El Corte Inglés de la estabilidad encara el futuro con más músculo

Se debe concentrar en el negocio y no descartar un futuro con presencia en los mercados bursátiles

De todos los sectores que trabajan cara al público, el de la distribución es probablemente el que mayores cambios ha experimentado en los últimos veinte años. De la venta física en mostrador y el pago en efectivo a la digitalización total de la actividad y la venta online, la imprescindible transformación ha sido acometida con mayor o menor fortuna y agilidad por los grandes del sector en todo el mundo. En esa labor de innovación está El Corte Inglés, líder europeo de grandes almacenes y paradigma español de una manera de hacer negocios, que tiene en la superación del desafío digital, la venta online y la adecuación a las necesidades del consumo, además de la creación de nuevos negocios, sus principales objetivos. En su favor cuenta el pleno convencimiento estratégico de sus responsables y la certeza de que para este empeño es bueno aliarse con terceros, como el caso del acuerdo con el gigante chino Alibaba. En paralelo, la transformación, modernización y dinamización de las tiendas físicas es un proceso acometido con empeño por el grupo que deberá dar su fruto, como la reorganización de las estructuras de funcionamiento.

Esa profunda transformación en la que está inmersa la compañía, y que hoy se debe entender como algo permanente en las empresas, cuenta por fin con un escenario de tranquilidad societaria que no ha sido la tónica en los últimos años.

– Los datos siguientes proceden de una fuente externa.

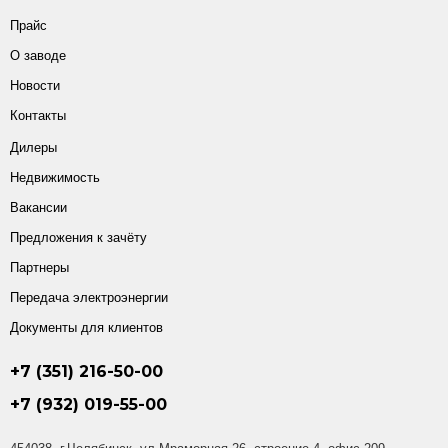
Прайс
О заводе
Новости
Контакты
Дилеры
Недвижимость
Вакансии
Предложения к зачёту
Партнеры
Передача электроэнергии
Документы для клиентов
+7 (351) 216-50-00
+7 (932) 019-55-00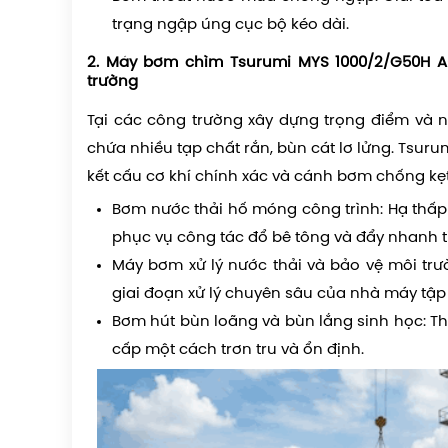
trạng ngập úng cục bộ kéo dài.
2. Máy bơm chìm Tsurumi MYS 1000/2/G50H A
trường
Tại các công trường xây dựng trọng điểm và nh
chứa nhiều tạp chất rắn, bùn cát lơ lửng. Tsuru
kết cấu cơ khí chính xác và cánh bơm chống kẹt 
Bơm nước thải hố móng công trình: Hạ thấ
phục vụ công tác đổ bê tông và đẩy nhanh t
Máy bơm xử lý nước thải và bảo vệ môi trườ
giai đoạn xử lý chuyên sâu của nhà máy tập 
Bơm hút bùn loãng và bùn lắng sinh học: Th
cấp một cách trơn tru và ổn định.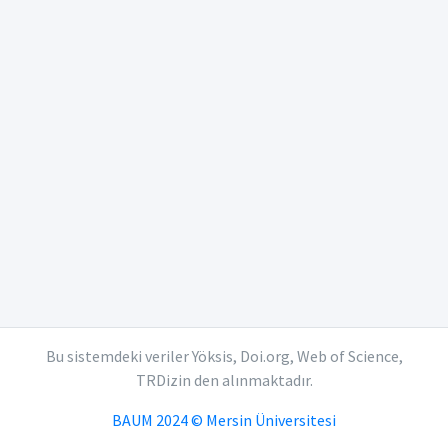
Bu sistemdeki veriler Yöksis, Doi.org, Web of Science,
TRDizin den alınmaktadır.
BAUM 2024 © Mersin Üniversitesi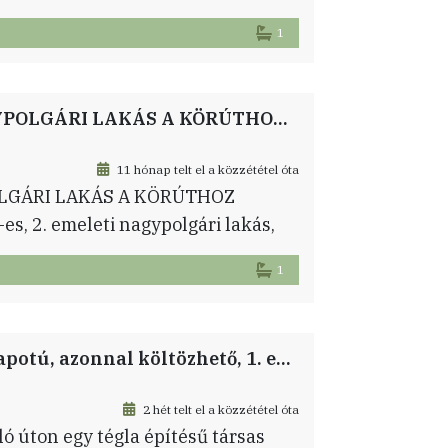
csolattal egy 2009-ben épült,
1
tlan jelenlegi tulajdonosai az első
akását birtokolják. A privát kert
KIVÁLÓ LEHETŐSÉG, FELÚJÍTANDÓ NAGYPOLGÁRI LAKÁS A KÖRÚTHOZ KÖZEL!
11 hónap telt el a közzététel óta
LGÁRI LAKÁS A KÖRÚTHOZ
es, 2. emeleti nagypolgári lakás,
 adottságainak köszönhetően
1
z közeli, liftes társasházban
yt parancsoló belmagasság és a
őszoba, konyha, kamra, […]
Budapesten a XIII. kerületben eladó jó állapotú, azonnal költözhető, 1. emeleti garzon lakás.
2 hét telt el a közzététel óta
ó úton egy tégla építésű társas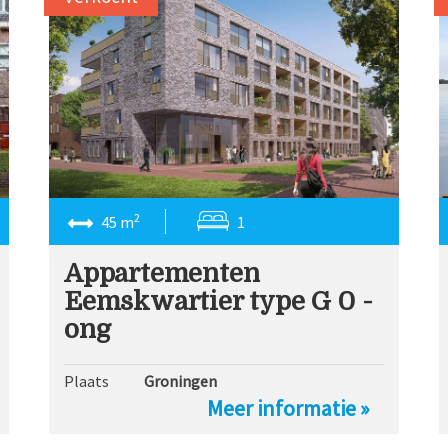
2
45 m
1
Appartementen
Eemskwartier type G 0 -
ong
Plaats
Groningen
Meer informatie »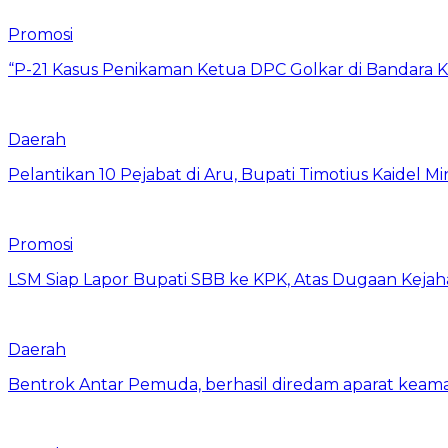
Promosi
“P-21 Kasus Penikaman Ketua DPC Golkar di Bandara K
Daerah
Pelantikan 10 Pejabat di Aru, Bupati Timotius Kaidel M
Promosi
LSM Siap Lapor Bupati SBB ke KPK, Atas Dugaan Kejah
Daerah
Bentrok Antar Pemuda, berhasil diredam aparat keama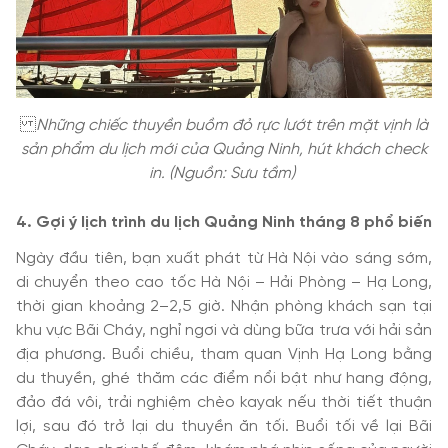
Những chiếc thuyền buồm đỏ rực lướt trên mặt vịnh là
sản phẩm du lịch mới của Quảng Ninh, hút khách check
in. (Nguồn: Sưu tầm)
4. Gợi ý lịch trình du lịch Quảng Ninh tháng 8 phổ biến
Ngày đầu tiên, bạn xuất phát từ Hà Nội vào sáng sớm,
di chuyển theo cao tốc Hà Nội – Hải Phòng – Hạ Long,
thời gian khoảng 2–2,5 giờ. Nhận phòng khách sạn tại
khu vực Bãi Cháy, nghỉ ngơi và dùng bữa trưa với hải sản
địa phương. Buổi chiều, tham quan Vịnh Hạ Long bằng
du thuyền, ghé thăm các điểm nổi bật như hang động,
đảo đá vôi, trải nghiệm chèo kayak nếu thời tiết thuận
lợi, sau đó trở lại du thuyền ăn tối. Buổi tối về lại Bãi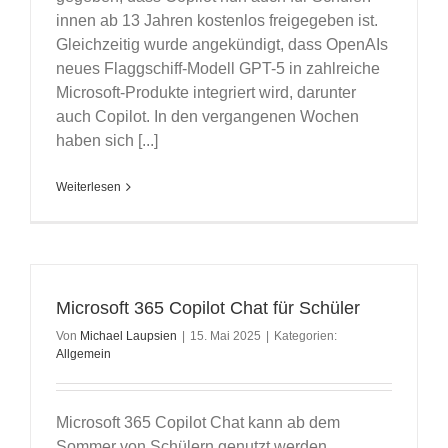
innen ab 13 Jahren kostenlos freigegeben ist.
Gleichzeitig wurde angekündigt, dass OpenAIs
neues Flaggschiff-Modell GPT-5 in zahlreiche
Microsoft-Produkte integriert wird, darunter
auch Copilot. In den vergangenen Wochen
haben sich [...]
Weiterlesen
Microsoft 365 Copilot Chat für Schüler
Von
Michael Laupsien
|
15. Mai 2025
|
Kategorien:
Allgemein
Microsoft 365 Copilot Chat kann ab dem
Sommer von Schülern genutzt werden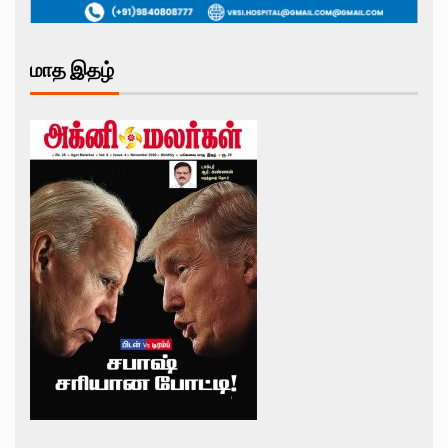
மாத இதழ்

La confirmación unánime ayer por la junta de accionistas como presidenta de Marta Álvarez, la primera mujer en el cargo, debe significar el punto final de un costoso e improductivo proceso de conflictos familiares internos en ningún modo beneficioso para la empresa. Paralelamente a la figura de la presidenta, la cadena ha dado un muy positivo salto en buen gobierno e igualdad que tiene su manifestación más gráfica en el objetivo de acabar con la brecha salarial –tras reconocerla y cuantificarla–, igual que en el plan, ya ejecutándose, para garantizar que al menos el 50% de los nuevos cargos directivos sean mujeres.

Los importantes pasos en la refinanciación de la deuda, la puesta en venta de activos inmobiliarios que pesan en el balance y no aportan negocio, la desinversión en ciertas actividades y la optimización de las más próximas al core business dibujan un escenario de más músculo y menos grasa reconocido ya por las agencias de calificación. En este entorno de estabilidad societaria, profesionalización de la gestión, digitalización y apuesta por la venta online, El Corte Inglés se debe concentrar en el negocio, y caminar hacia la siempre pendiente internacionalización, el desarrollo en toda su amplitud del turismo de compras y no descartar, en su momento, un futuro con presencia en los mercados bursátiles que dé al grupo todo el valor que atesora.